### [Tasks to complete]
- 1) Quote the post about the volunteering conference, starting at the words "By LIFT on June" and ending after "up their communities.".
- 2) Answer these questions from the post about the volunteering conference:
(a) On what date was the post published?
(b) What new track did the conference include for the first time that year?
(c) Which two political figures agreed that New Orleans owes its recovery partly to volunteers?
··· Passage to read
From Service Nation: Conference on Volunteering and Service: Reclaiming the American Dream

By LIFT on June 14, 2011

Categories: Events, News, Our Work


Elizabeth Clay Roy, Deputy Director, OpportunityNation

 

The National Conference on Volunteering and Service is the major event for the leaders in volunteering and service around the country- from AmeriCorps members to elected officials. This was the first year they included a track on economic opportunity, with a focus on how volunteers can make a constructive impact. There is simply no better place in America for that discussion than New Orleans. Even staunch Democrat James Carville and ardent Republican Mary Matalin (who recently returned to the city) agreed New Orleans would not be where it is today without many volunteers filling in to build houses and neighbors banding together to clean up their communities.
······
··· Recorded data
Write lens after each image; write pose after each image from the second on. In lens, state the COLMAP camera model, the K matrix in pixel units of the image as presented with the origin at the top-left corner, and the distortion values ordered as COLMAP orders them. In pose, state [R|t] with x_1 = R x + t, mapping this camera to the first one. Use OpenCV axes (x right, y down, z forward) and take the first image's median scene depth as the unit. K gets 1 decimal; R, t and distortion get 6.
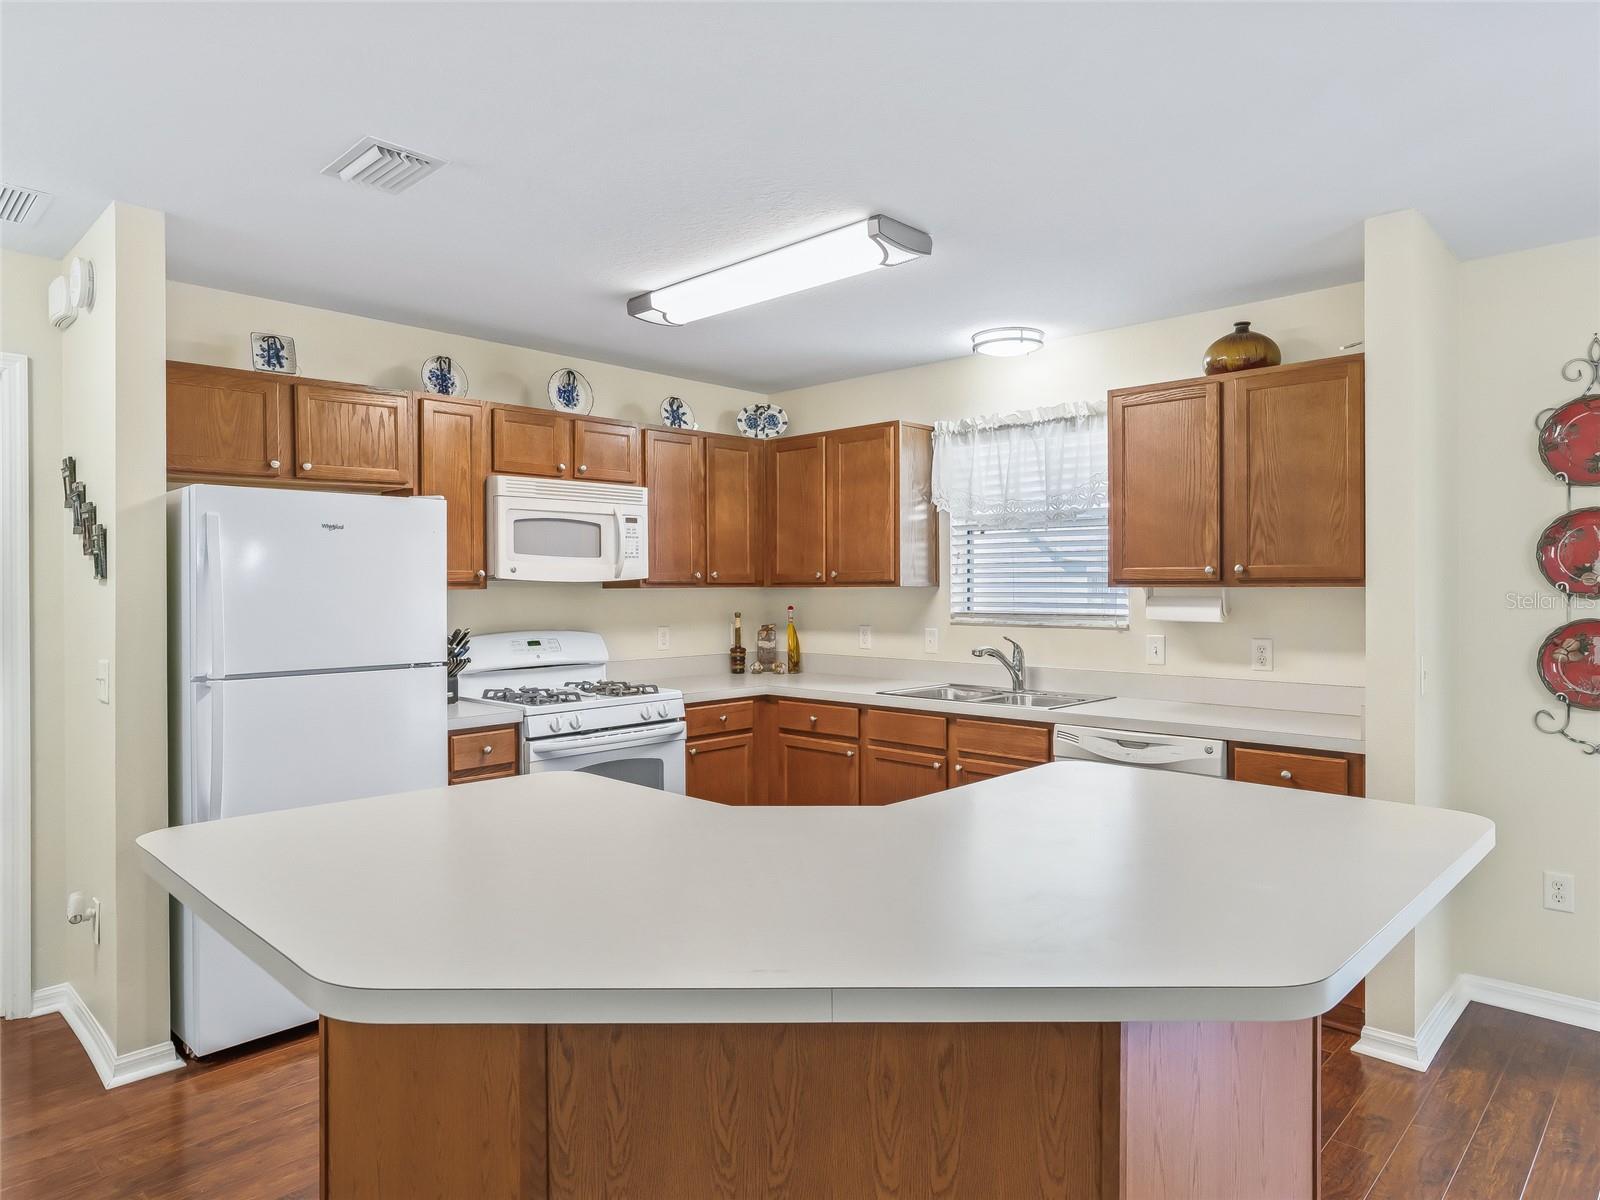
lens RADIAL K [[990.2, 0, 792.2], [0, 990.2, 584.6], [0, 0, 1]] dist [-0.012509, 0.002432]
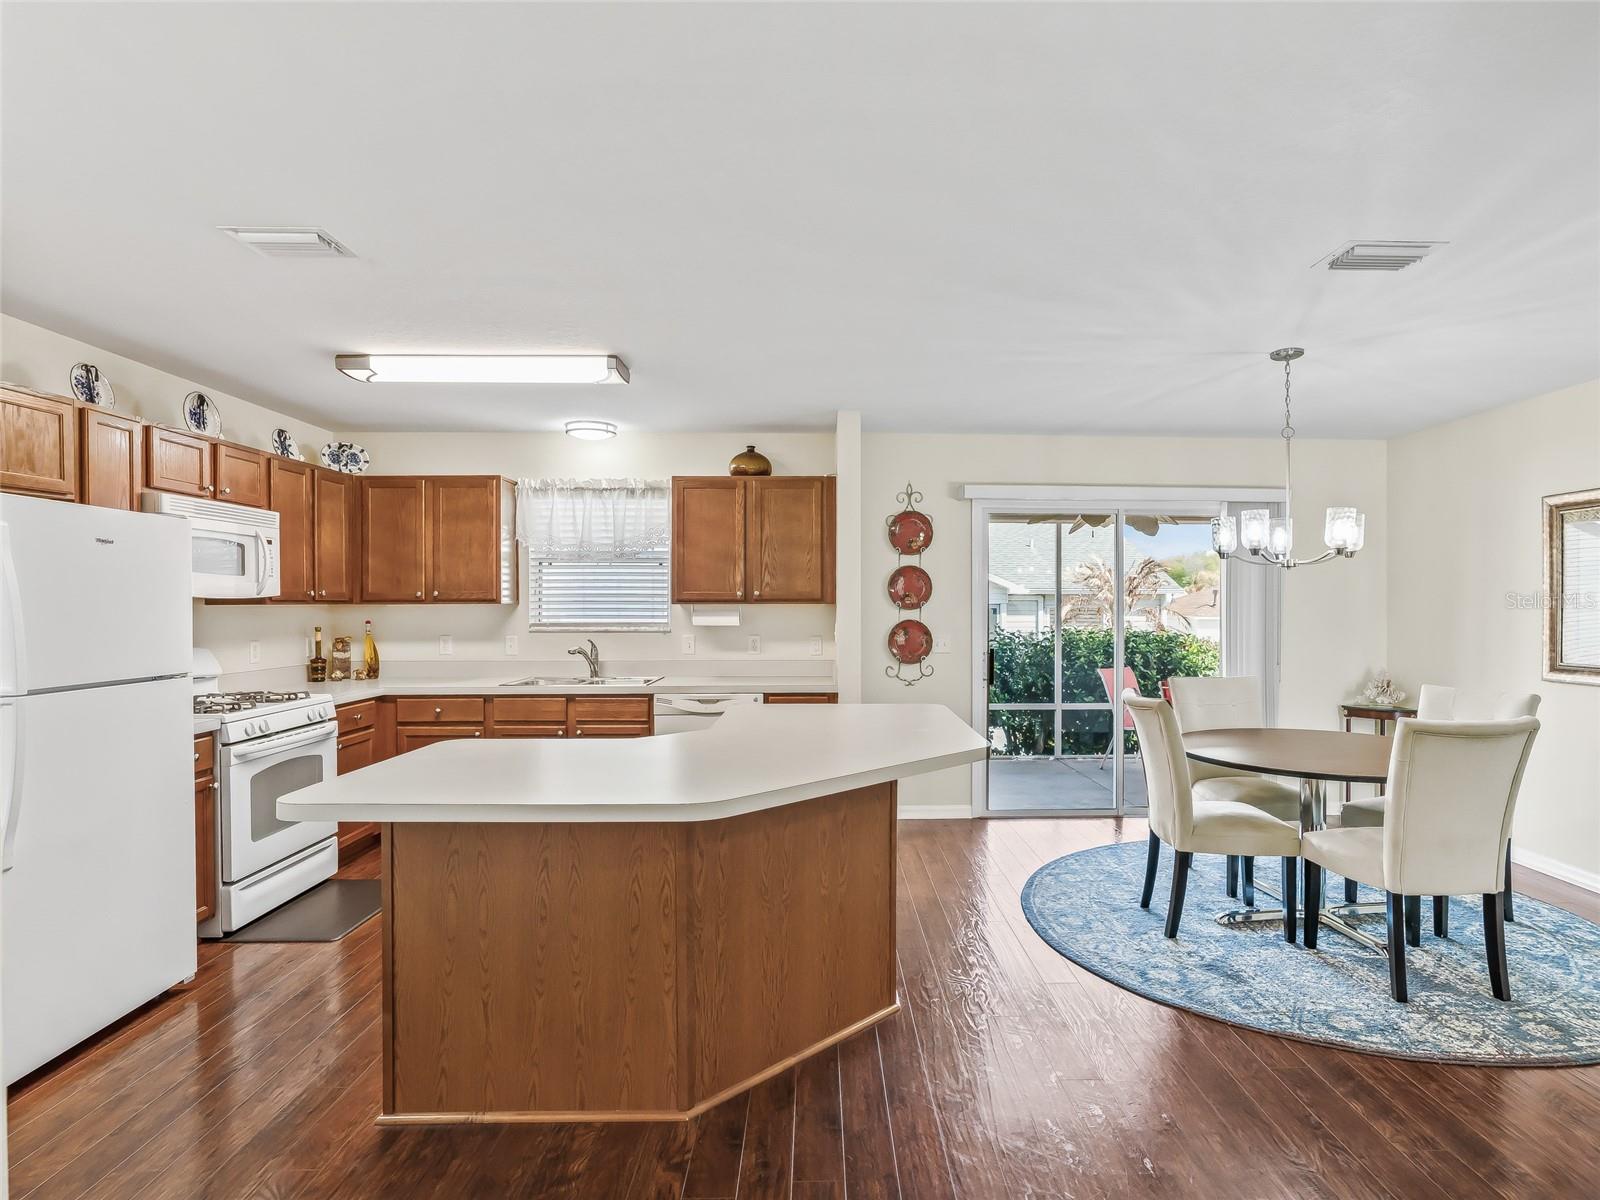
lens RADIAL K [[847.7, 0, 837.8], [0, 847.7, 606.0], [0, 0, 1]] dist [-0.033397, 0.020861]
pose [[0.700126, 0.000718, 0.714019, -0.383459], [-0.001862, 0.999998, 0.000821, 0.003390], [-0.714017, -0.001904, 0.700126, -0.091901]]
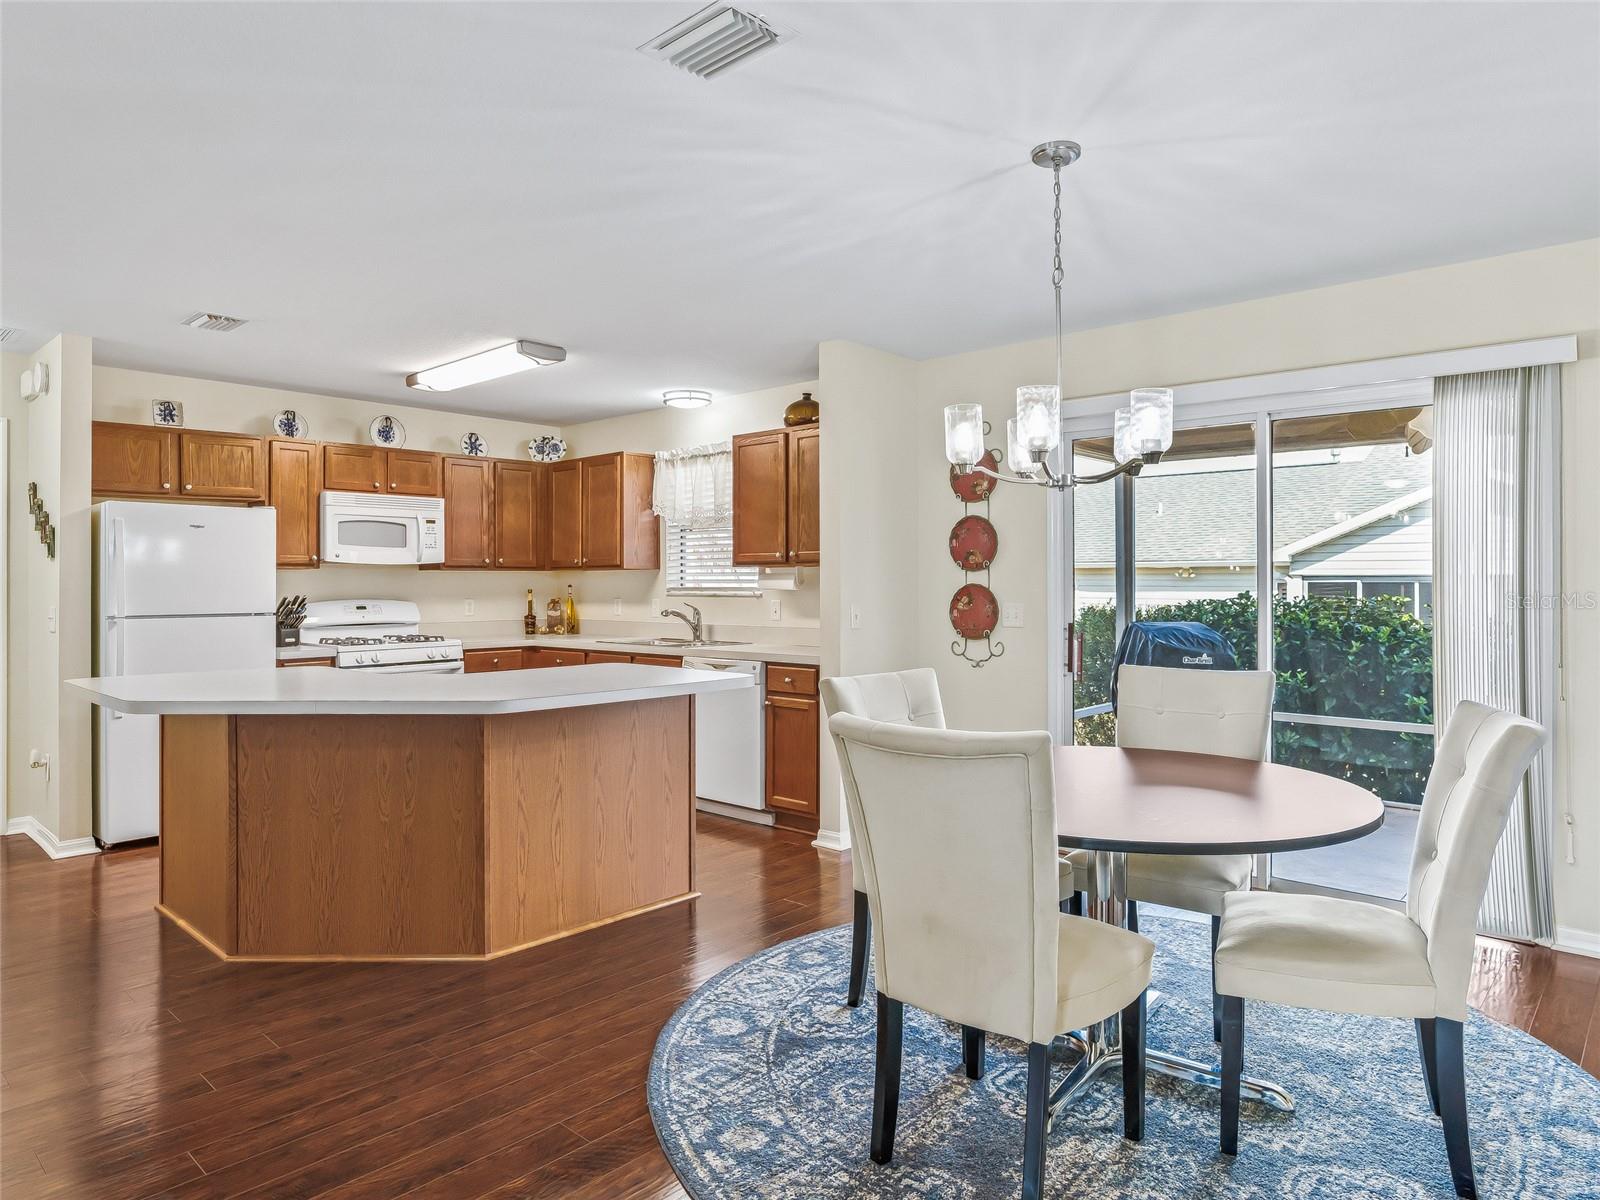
lens RADIAL K [[990.5, 0, 791.2], [0, 990.5, 573.6], [0, 0, 1]] dist [-0.021452, 0.001890]
pose [[0.999711, 0.000615, 0.024026, 0.324310], [-0.000396, 0.999958, -0.009121, 0.022690], [-0.024031, 0.009108, 0.999670, -0.436153]]
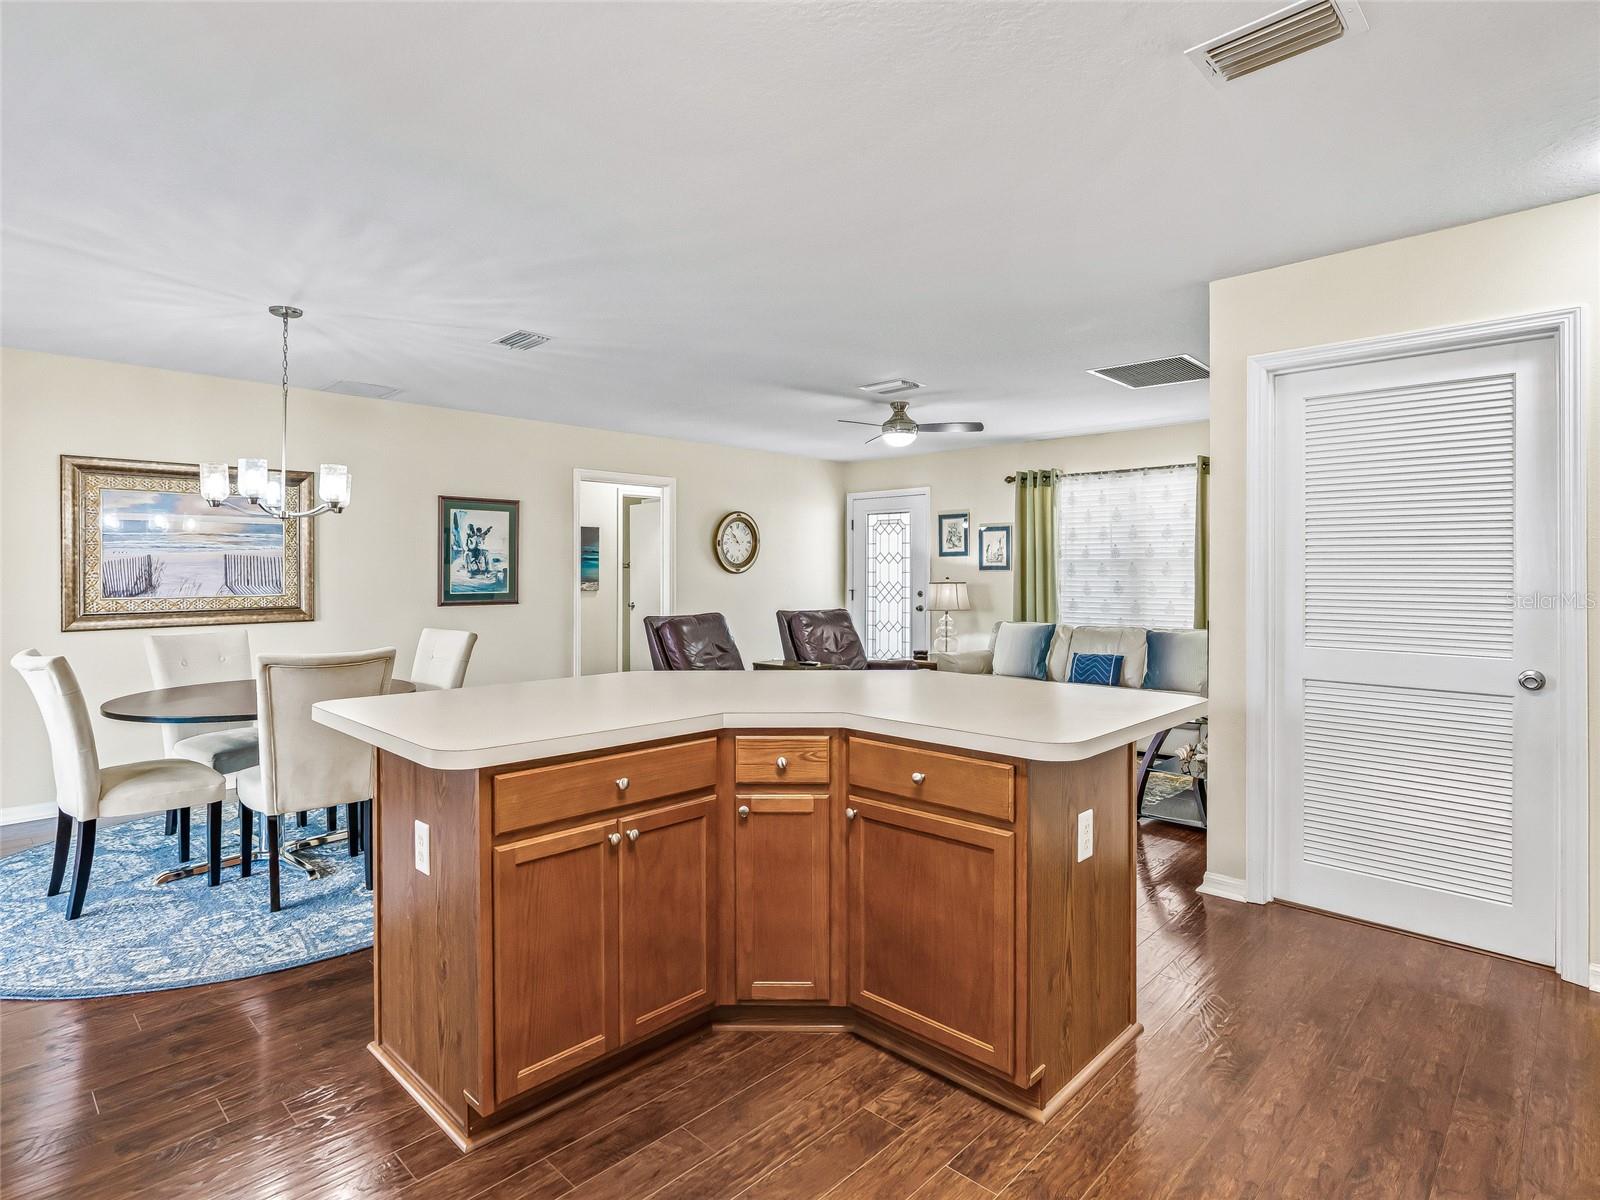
lens RADIAL K [[861.3, 0, 776.1], [0, 861.3, 566.6], [0, 0, 1]] dist [-0.002585, -0.000719]
pose [[-0.999973, 0.002152, 0.007093, 0.009314], [0.002127, 0.999991, -0.003573, 0.016442], [-0.007101, -0.003558, -0.999968, 1.019888]]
······
### [Solved tasks]
- 1)
By LIFT on June 14, 2011

Categories: Events, News, Our Work


Elizabeth Clay Roy, Deputy Director, OpportunityNation

 

The National Conference on Volunteering and Service is the major event for the leaders in volunteering and service around the country- from AmeriCorps members to elected officials. This was the first year they included a track on economic opportunity, with a focus on how volunteers can make a constructive impact. There is simply no better place in America for that discussion than New Orleans. Even staunch Democrat James Carville and ardent Republican Mary Matalin (who recently returned to the city) agreed New Orleans would not be where it is today without many volunteers filling in to build houses and neighbors banding together to clean up their communities.

- 2)
(a) June 14, 2011
(b) A track on economic opportunity
(c) James Carville and Mary Matalin